Veteranos latinos en dura realidad

Luego de servir en campo de batalla viven el desafío de reintegrarse a la familia
Veteranos latinos en dura realidad
César Fernández, veterano que sirvió en la Guardia Nacional por ochos años, destacó que EE.UU. debe otorgar a los indocumentados un estatus migratorio legal al momento de enlistarse en las Fuerzas Armadas.
Foto: ZAIRA CORTES / EDLP

NUEVA YORK – Para el veterano de la guerra de Vietnam, Edwin Nieves, el proceso más tortuoso fue reintegrarse a su familia y su vecindario luego de servir más de un año en el campo de batalla. El excombatiente de ascendencia puertorriqueña recuerda que abandonó su vida tranquila en El Barrio para enlistarse a los 20 años.

“Fue duro regresar y ser discriminado por servir en una guerra que desató la indignación de miles, y al mismo tiempo ser discriminado por mis raíces latinas”, apuntó.

El veterano, que ahora trabaja en una organización no lucrativa en East Harlem, destacó que el estrés postguerra es un fantasma que aún lo persigue. Parte de su vida cotidiana es encarar una deficiente coordinación en sus movimientos, que le hace difícil tareas tan simples como escribir o tomar una taza de café.

Para Nieves, de 62 años, el mayor desafío es vencer un burocrático proceso para conseguir servicios de salud.

“Es triste ver hombres que conocí en servicio, que sufren estrés postcombate y deambulan en las calles sin cuidado médico, abandonados a su suerte”, enfatizó Nieves. “Creo que los encargados de ofrecernos el apoyo que necesitamos han fallado pese a sus esfuerzos”.

El veterano fue enérgico al comentar que los ex soldados latinos que sirvieron en el campo de batalla requieren mayor atención en cuidado de la salud mental y emocional.

“Nunca se es la misma persona cuando regresas de una guerra. Es realmente duro para la familia y para el soldado volver a una vida normal”, acotó.

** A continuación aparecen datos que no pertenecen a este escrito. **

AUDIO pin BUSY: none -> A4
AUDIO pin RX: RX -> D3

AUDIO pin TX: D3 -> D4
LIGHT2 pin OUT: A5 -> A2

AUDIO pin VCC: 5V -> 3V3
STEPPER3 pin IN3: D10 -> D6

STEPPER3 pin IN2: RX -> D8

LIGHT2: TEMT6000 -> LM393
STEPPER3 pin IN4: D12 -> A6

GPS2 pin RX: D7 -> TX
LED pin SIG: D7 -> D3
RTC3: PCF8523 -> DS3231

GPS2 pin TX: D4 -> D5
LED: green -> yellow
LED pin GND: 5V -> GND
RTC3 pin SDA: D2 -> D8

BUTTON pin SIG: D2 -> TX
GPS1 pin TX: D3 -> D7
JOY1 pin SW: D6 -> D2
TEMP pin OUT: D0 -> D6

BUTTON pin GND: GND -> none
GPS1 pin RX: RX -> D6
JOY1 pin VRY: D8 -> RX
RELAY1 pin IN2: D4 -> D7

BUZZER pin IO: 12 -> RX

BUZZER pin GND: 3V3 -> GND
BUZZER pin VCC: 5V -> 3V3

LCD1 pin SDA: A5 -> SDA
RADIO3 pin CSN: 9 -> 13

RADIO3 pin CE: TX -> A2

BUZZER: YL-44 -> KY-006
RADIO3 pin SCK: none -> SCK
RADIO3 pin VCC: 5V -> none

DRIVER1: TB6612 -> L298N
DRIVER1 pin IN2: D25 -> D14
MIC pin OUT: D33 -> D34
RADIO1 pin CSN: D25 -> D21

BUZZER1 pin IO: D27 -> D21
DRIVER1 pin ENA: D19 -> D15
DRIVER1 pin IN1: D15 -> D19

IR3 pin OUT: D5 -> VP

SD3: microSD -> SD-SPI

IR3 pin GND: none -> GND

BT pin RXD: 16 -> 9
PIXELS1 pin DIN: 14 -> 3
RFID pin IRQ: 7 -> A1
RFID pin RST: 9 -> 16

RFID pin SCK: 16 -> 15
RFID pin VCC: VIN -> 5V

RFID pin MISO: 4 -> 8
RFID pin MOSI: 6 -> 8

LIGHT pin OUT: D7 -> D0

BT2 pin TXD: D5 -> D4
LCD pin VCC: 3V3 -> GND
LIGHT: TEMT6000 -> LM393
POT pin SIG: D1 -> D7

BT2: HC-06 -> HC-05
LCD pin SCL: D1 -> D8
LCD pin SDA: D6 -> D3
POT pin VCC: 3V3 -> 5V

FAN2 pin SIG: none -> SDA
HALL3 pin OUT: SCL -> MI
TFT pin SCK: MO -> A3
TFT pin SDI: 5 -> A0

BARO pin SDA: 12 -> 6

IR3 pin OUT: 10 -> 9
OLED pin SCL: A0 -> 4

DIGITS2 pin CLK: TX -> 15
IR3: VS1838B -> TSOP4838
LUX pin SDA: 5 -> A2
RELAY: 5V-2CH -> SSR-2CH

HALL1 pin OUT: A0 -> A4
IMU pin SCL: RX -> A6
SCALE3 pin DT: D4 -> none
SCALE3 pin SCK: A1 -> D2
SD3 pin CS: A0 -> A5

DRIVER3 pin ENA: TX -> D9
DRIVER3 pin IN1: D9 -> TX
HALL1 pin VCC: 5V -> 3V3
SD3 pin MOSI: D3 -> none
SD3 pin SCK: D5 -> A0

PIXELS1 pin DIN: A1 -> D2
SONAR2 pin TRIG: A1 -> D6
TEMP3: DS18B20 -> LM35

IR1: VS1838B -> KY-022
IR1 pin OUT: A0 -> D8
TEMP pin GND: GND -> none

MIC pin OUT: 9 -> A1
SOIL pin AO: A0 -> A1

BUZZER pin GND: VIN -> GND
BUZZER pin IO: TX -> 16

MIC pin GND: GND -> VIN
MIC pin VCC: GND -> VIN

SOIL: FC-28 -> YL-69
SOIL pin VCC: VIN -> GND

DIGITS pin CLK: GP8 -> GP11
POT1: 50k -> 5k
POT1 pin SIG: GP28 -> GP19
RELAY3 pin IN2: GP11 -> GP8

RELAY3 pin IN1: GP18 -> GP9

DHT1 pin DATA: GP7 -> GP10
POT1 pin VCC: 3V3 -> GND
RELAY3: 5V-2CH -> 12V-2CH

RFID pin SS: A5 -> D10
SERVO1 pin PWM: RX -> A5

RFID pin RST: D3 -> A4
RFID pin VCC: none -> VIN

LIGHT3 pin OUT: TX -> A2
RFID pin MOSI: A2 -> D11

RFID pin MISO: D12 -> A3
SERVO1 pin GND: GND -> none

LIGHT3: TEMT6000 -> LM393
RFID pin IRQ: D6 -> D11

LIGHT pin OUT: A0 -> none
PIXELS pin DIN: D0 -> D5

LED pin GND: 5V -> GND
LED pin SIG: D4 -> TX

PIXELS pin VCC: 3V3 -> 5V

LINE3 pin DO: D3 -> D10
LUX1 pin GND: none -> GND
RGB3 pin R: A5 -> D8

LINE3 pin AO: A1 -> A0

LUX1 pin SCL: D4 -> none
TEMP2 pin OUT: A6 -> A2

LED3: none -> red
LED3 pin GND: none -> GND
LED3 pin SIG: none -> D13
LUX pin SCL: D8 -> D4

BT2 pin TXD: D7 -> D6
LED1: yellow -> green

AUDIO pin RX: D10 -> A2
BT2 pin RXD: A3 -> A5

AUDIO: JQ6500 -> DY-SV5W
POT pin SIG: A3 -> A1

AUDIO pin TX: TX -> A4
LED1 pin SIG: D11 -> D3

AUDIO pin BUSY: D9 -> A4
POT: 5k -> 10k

César Fernández, veterano que sirvió en Oklahoma a la Guardia Nacional por ochos años, destacó que el gobierno estadounidense debe otorgar a los soldados no ciudadanos un estatus migratorio legal al momento de enlistarse en las Fuerzas Armadas.

“Por qué a un hombre fiero, que peleó por una patria que es suya en el corazón, se le da una Green Card cuando muere en batalla y no en vida, en el momento que se integra al Ejército”, expresó Fernández, de ascendencia dominicana.

El ahora abogado, quien se enlistó en la Guardia Nacional en 1996, comentó que su decisión de servir fue en parte motivada por las facilidades del programa GI BILL, que financia educación a veteranos.

El residente de East Harlem opinó que los fondos GI BILL (más de 56 mil dólares por 36 meses en educación universitaria) podrían ser insuficientes para algunos veteranos, en especial aquellos que enfrentan desempleo o problemas de salud.

“Yo me eduqué gracias a este programa y debe ser una propiedad mantenerlo sin recortes”, dijo Fernández desde su oficina de abogado.